Travis County Emergency Services District No. 4 is in a “death spiral,” said Bob Nicks, president of the Austin Firefighters Association and Austin Fire Department battalion chief.
ESD 4 provides firefighting services to unincorporated areas of the county, including the Four Points areas of Westminster Glen Estates, Glenlake and Long Canyon as well as the more distant neighborhoods surrounding McNeil High School, Canyon Creek, Spicewood Road and Springdale Road in addition to Austin Colony near Bastrop.
Its large, disjointed geographic region accounts for ESD 4’s long response times—14 minutes or more to the McNeil High School area from its closest station on City Park Road—to reach the residents it is charged with servicing as well as its declining coffers, ESD 4 Fire Chief David Bailey said.
After a decade of discussions about how to remedy the service coverage problems for ESD 4 and other Austin-area ESDs, district and city stakeholders now say they may have found a workable solution.
On June 9, Austin City Council approved a resolution directing the city manager to work with ESD 4 and other associations to review the district’s assets, staffing and equipment in an effort to consider joining the district and AFD in a contract for services. A report to the city’s Public Safety Committee regarding the review is set for Sept. 22.

DATASET EXCERPT:
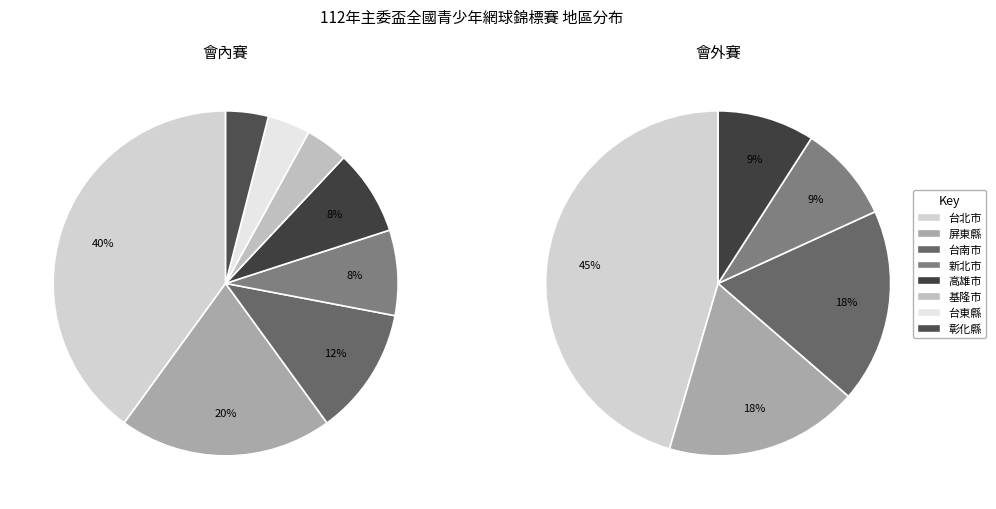

Count the number of slices in the pie.

8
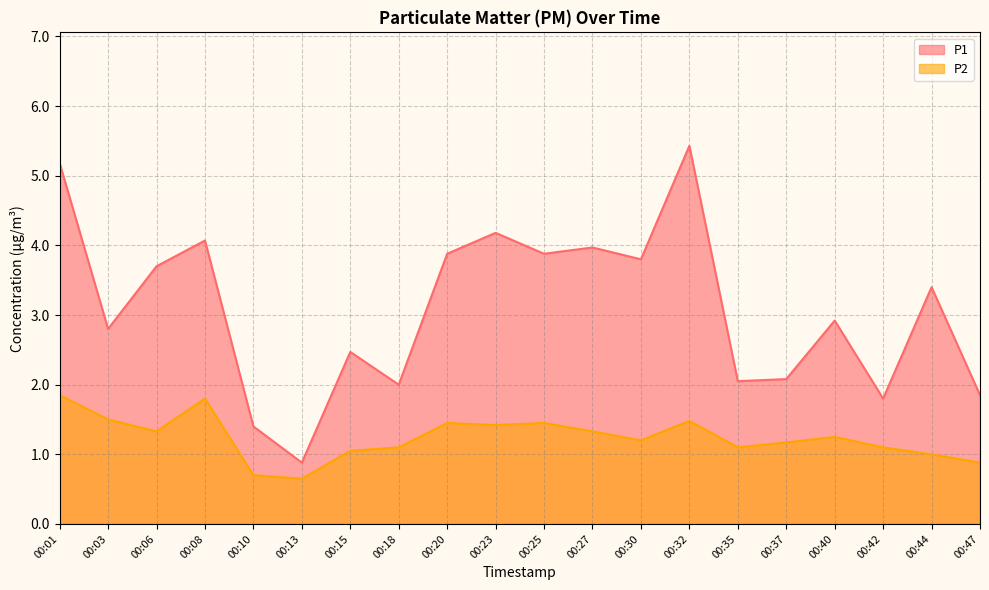

Does the chart have visible grid lines?

Yes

WORK REQUEST: From the text about ESD 4, return the part that opens with the words containing "Its large, disjointed" and closes with "for Sept. 22.", copied word for word. Rely only on the text about ESD 4 for what follows.

YOUR RESPONSE:
Its large, disjointed geographic region accounts for ESD 4’s long response times—14 minutes or more to the McNeil High School area from its closest station on City Park Road—to reach the residents it is charged with servicing as well as its declining coffers, ESD 4 Fire Chief David Bailey said.
After a decade of discussions about how to remedy the service coverage problems for ESD 4 and other Austin-area ESDs, district and city stakeholders now say they may have found a workable solution.
On June 9, Austin City Council approved a resolution directing the city manager to work with ESD 4 and other associations to review the district’s assets, staffing and equipment in an effort to consider joining the district and AFD in a contract for services. A report to the city’s Public Safety Committee regarding the review is set for Sept. 22.